Dataset items
#####

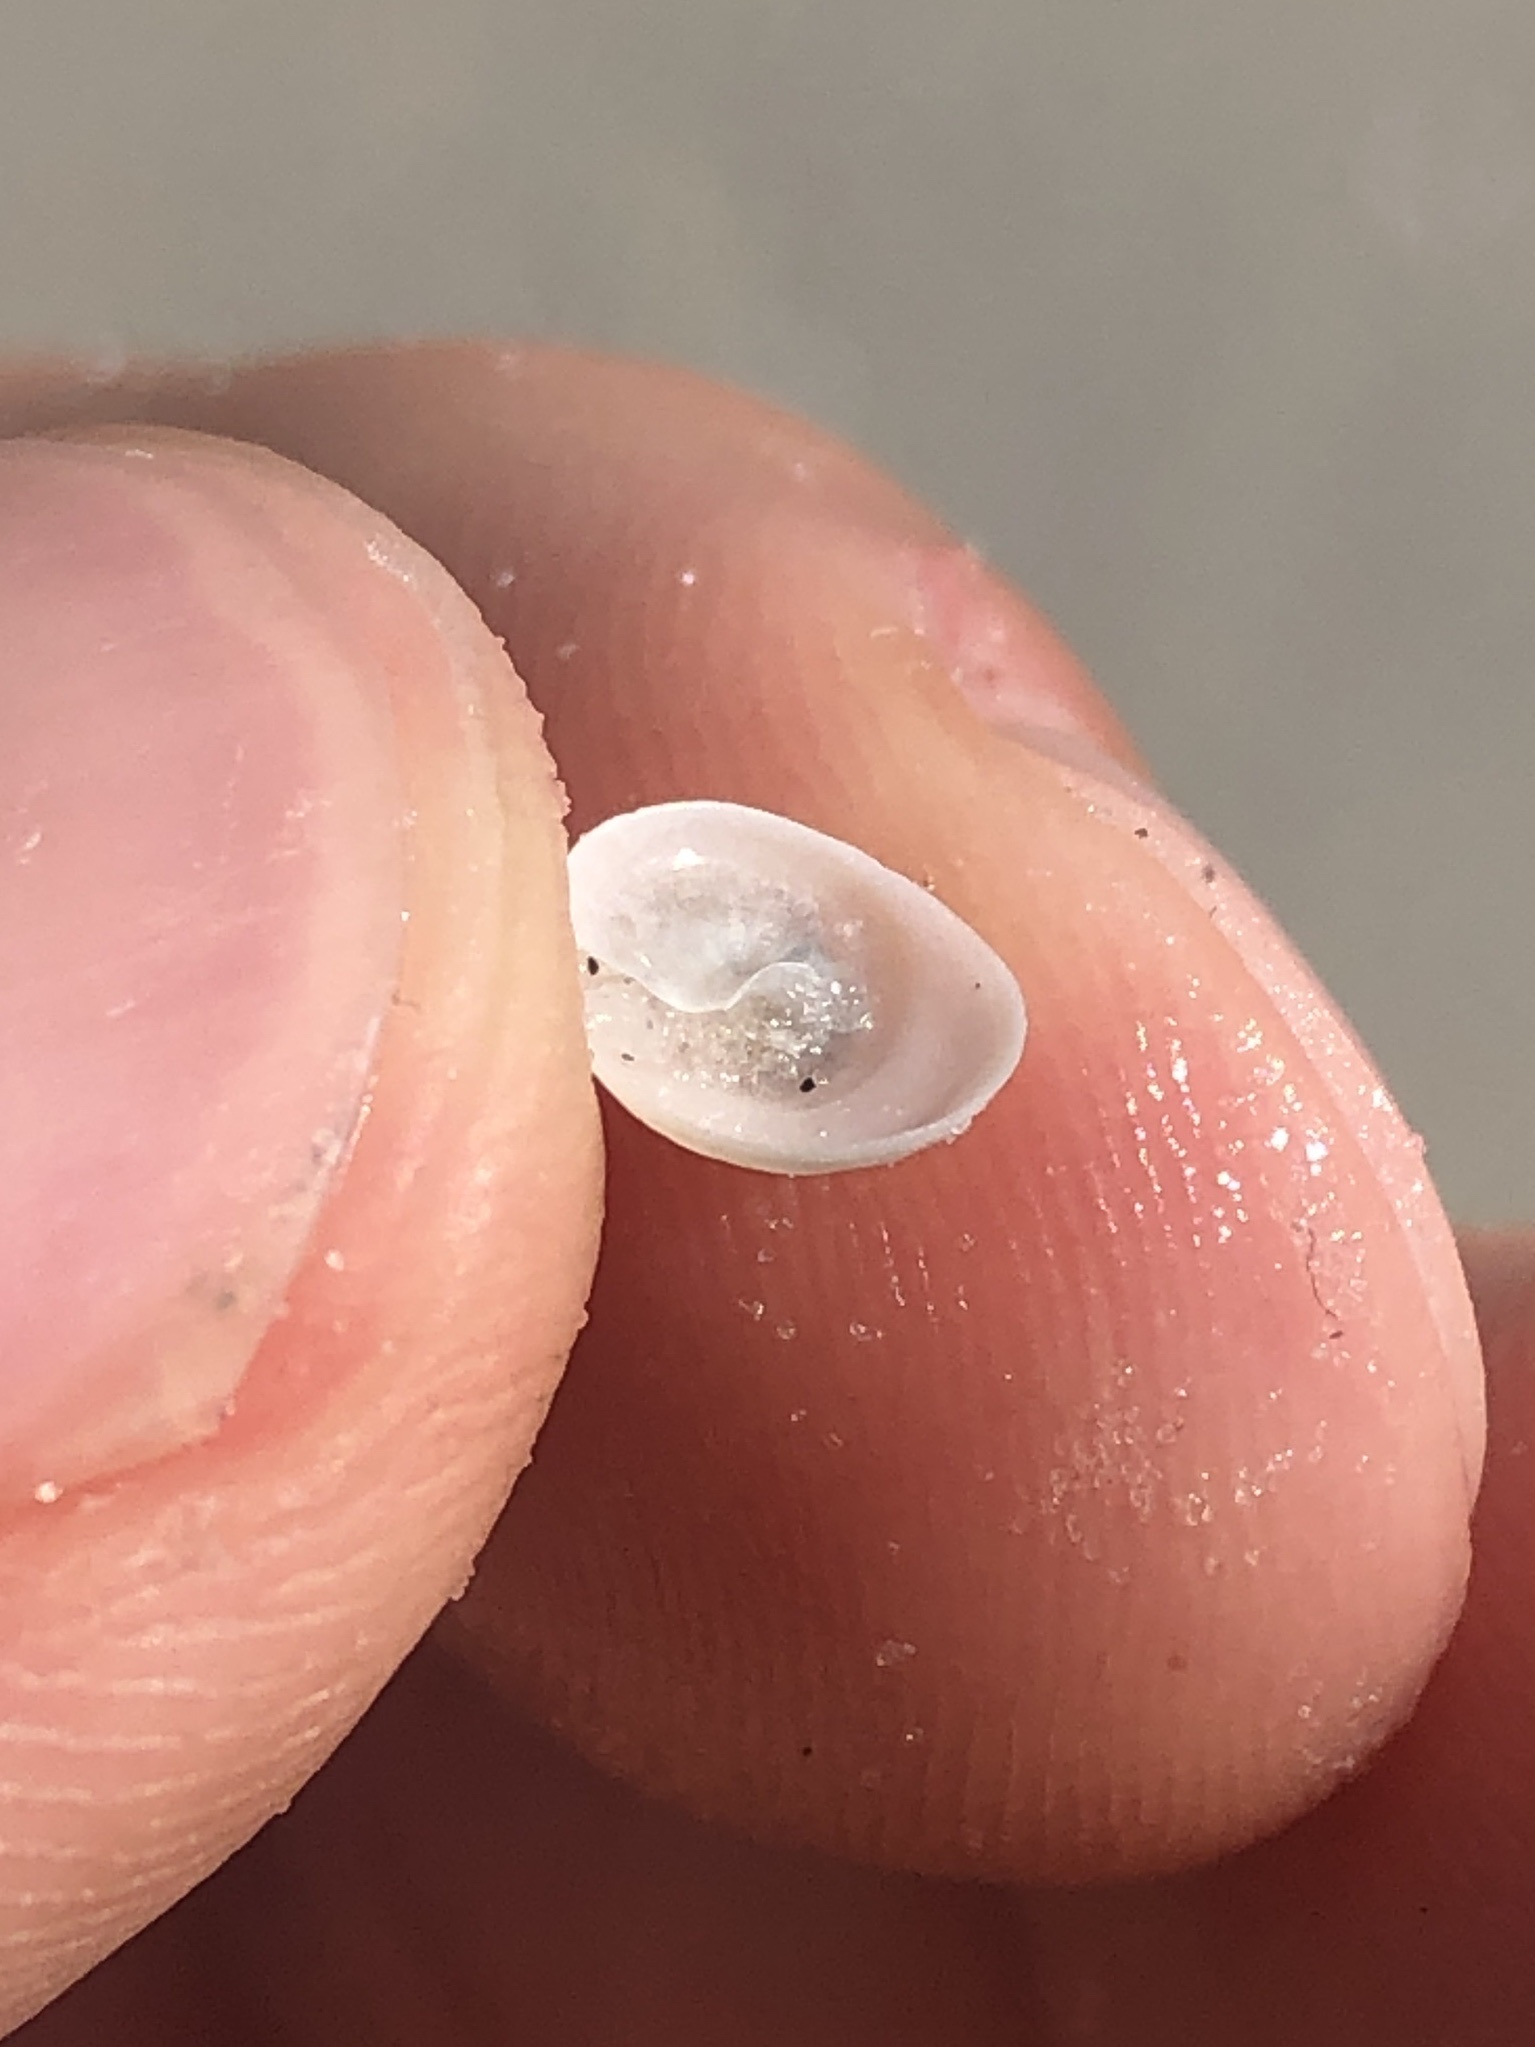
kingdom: Animalia
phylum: Mollusca
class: Gastropoda
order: Littorinimorpha
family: Calyptraeidae
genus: Calyptraea
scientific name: Calyptraea centralis
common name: Circular chinese hat
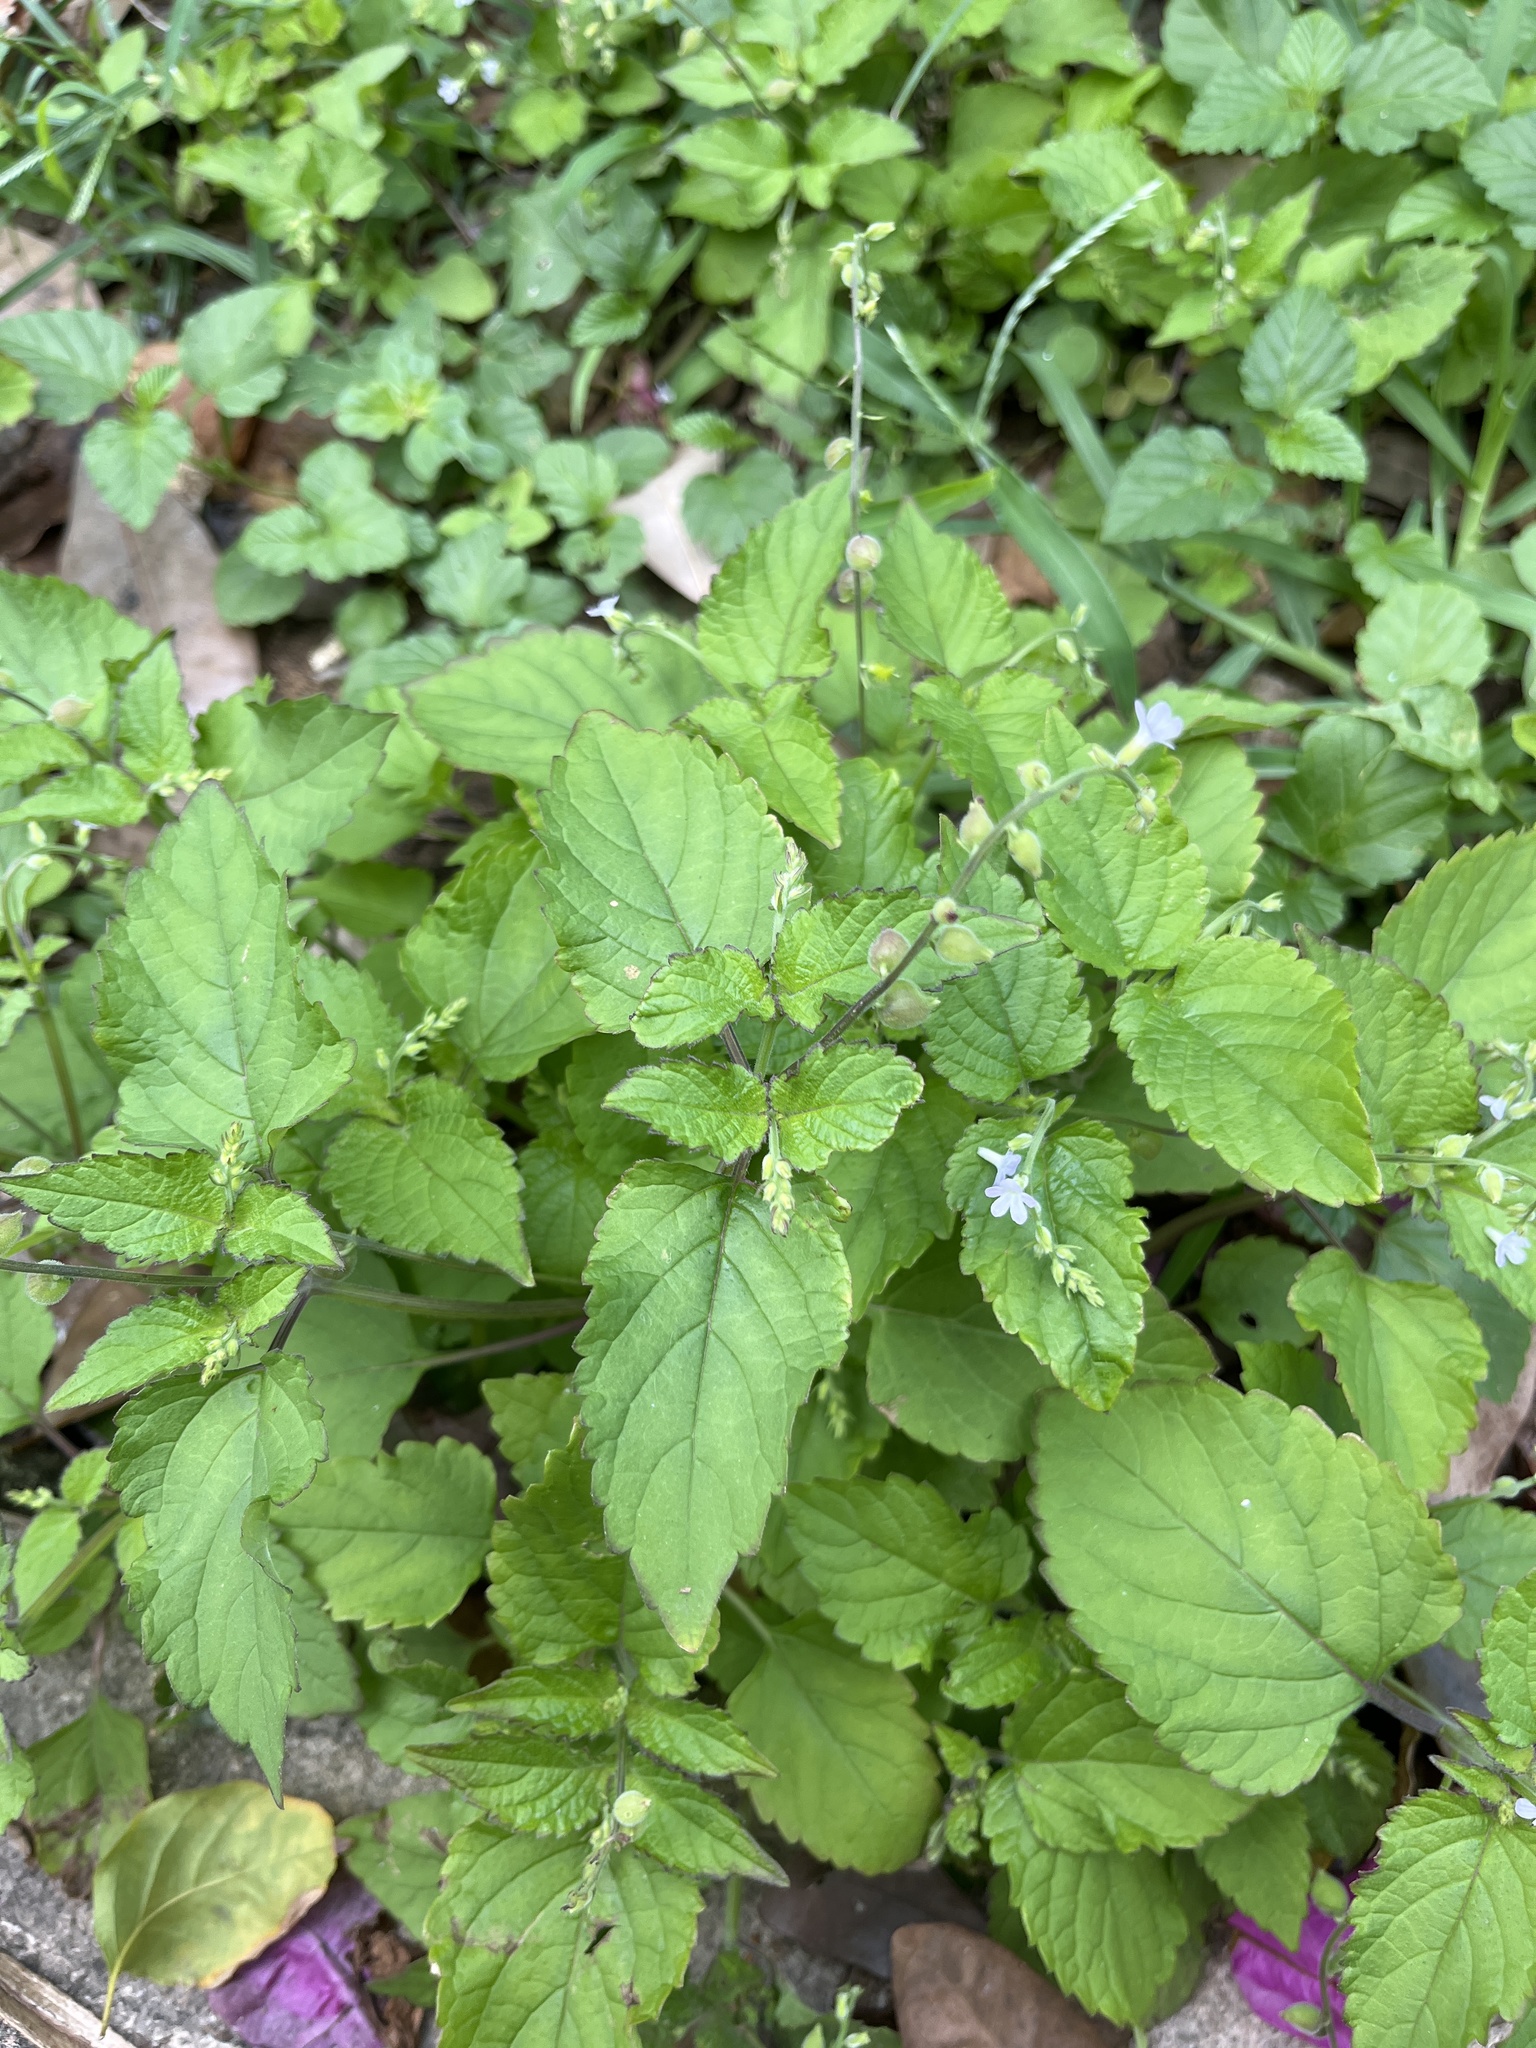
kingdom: Plantae
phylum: Tracheophyta
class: Magnoliopsida
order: Lamiales
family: Verbenaceae
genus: Priva
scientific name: Priva lappulacea
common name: Fasten-'pon-coat
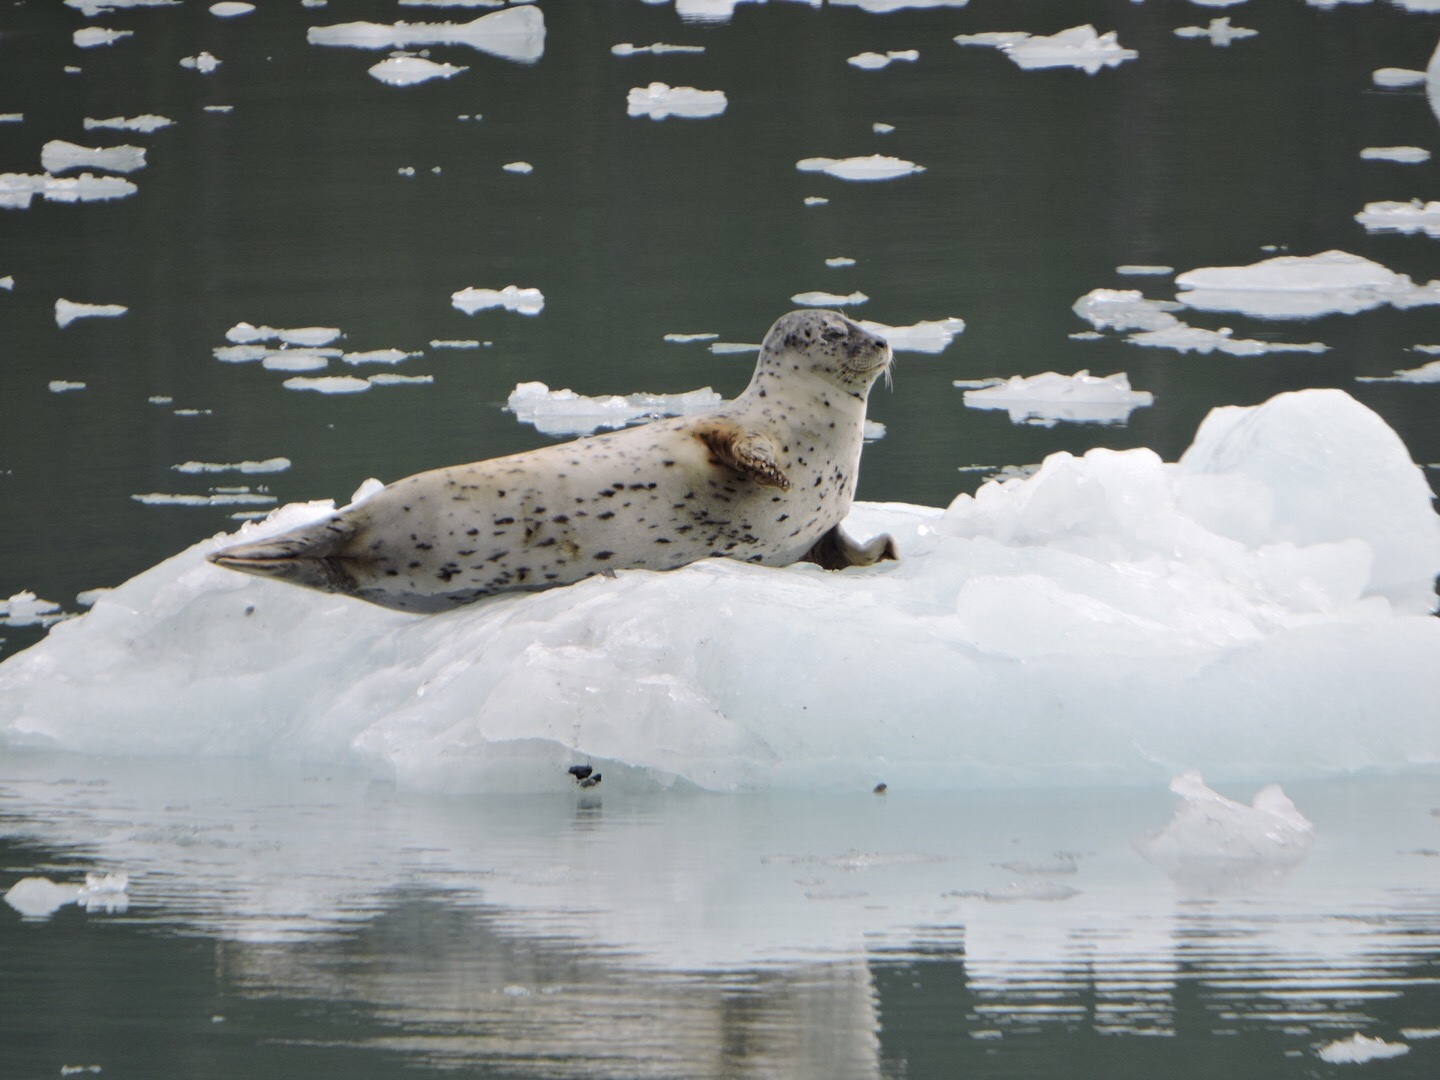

#####

Can you edit the material above so that every "common name" becomes "vernacular name", with nothing else changed and the pictures left out?

kingdom: Animalia
phylum: Mollusca
class: Gastropoda
order: Littorinimorpha
family: Calyptraeidae
genus: Calyptraea
scientific name: Calyptraea centralis
vernacular name: Circular chinese hat
kingdom: Plantae
phylum: Tracheophyta
class: Magnoliopsida
order: Lamiales
family: Verbenaceae
genus: Priva
scientific name: Priva lappulacea
vernacular name: Fasten-'pon-coat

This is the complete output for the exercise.